It was the first time I had been back to the fourteenth floor of the Fairfax Building in Jones Street since 1976 when Sir Warwick Fairfax—Young Warwick’s father—had summonsed me to his office to discuss my contentious prisons article for the National Times. Now, eleven years later, on 14 September, I was in the boardroom trying not to giggle at the unforgettable sight of the five directors, all men, two of them knights and several of whom would fit the description ‘crusty’, sitting round the imposing board table, solemn oil portraits of Fairfax ancestors looking down on them, flicking through the latest issue of Ms. magazine. I doubt if any of them had even seen a feminist publication before. I walked them through my written proposal, arguing that an outlay of around $12.5 million ($8.5 million acquisition price and $4 million ongoing investment) would give Fairfax a prestigious property that would give the company an immediate profile in the American publishing world, as its buying of the Spectator magazine a few years earlier had done in the UK. I proposed to make Ms. ‘a well-written, argumentative and, at times, controversial news magazine which applies a tough-minded feminist perspective to national events, which provides service information to women, and which through its editorial consolidates and improves upon its already impressive demographics.’

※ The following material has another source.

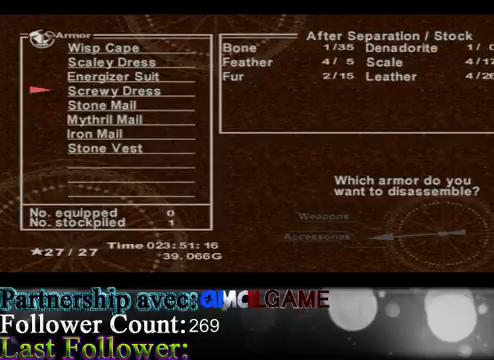
Gameplay with a controller (Xbox layout); each line is a JSON object with the inputs held at the frame after it. "events" lists button and stick changes between this image and that frame as [ms after this image, input, new state], when the widget could be followed in between. Not read: L3 R3 right_stick.
{"buttons": [], "left_stick": "center", "events": [[133, "left_stick", "center"]]}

The timing was terrible—or great, depending on how you read the tea leaves. Could the board approve an acquisition that was not large in dollar terms, but which represented a significant expansion of the company’s US presence, while a takeover offer was on the table? The board was opposed to the takeover and had recommended that shareholders not accept the offer. If Young Warwick succeeded, we faced the hideous prospect that his asset-stripping plans would see the Fairfax magazine group sold on to Kerry Packer and that I would find myself, having left the Fairfax newspaper group, working for Packer. Even worse, the Ms. women, having successfully staved off Packer earlier in the year, and agreed to do business with us in part because we were ‘not Packer’, might find him owning their magazine after all. We hoped we were protected from such a fate by Ms. being acquired by Fairfax Publications (US) Ltd, which was a wholly-owned subsidiary of John Fairfax (US) Ltd, the newspaper company, and not therefore owned by Fairfax Magazines.
The board signed off on the purchase and Sandra sent a letter of intent to Henry Ansbacher. It was just six weeks since our lunch at Café Un Deux Trois. We’d done it! But it was too soon to celebrate as we quickly found out. The next day New York Newsday broke the story that Australians had bought Ms. but, Gloria told me on the phone from New York, her board was still not convinced. They were now chasing another deal, a venture capital injection that would enable them to retain editorial control of the magazine. There was, on Gloria’s assessment, only an 80 per cent chance the Ms. Foundation Board would accept the Fairfax offer. This was an astonishing turn of events. We thought we had a deal. Instead, here was the first warning sign that Gloria Steinem was not really willing to let go of Ms. magazine.
It was a very tense time. I spent my days with Gill Chalmers, the experienced and down-to-earth editor of Woman’s Day learning the, to me anyway, mysteries of magazine production and timelines. Every night I was on the phone to New York, lobbying for a favourable decision. Back in New York Sandra was getting on with the business of establishing Sassy. She hired 24-year-old Jane Pratt to be editor-in-chief, brought Cheryl Collins, Dolly’s art director, over from Sydney to start designing a groovy new magazine and hired an advertising agency to start generating buzz. The debut issue of this exciting new publication was slated for March 1988.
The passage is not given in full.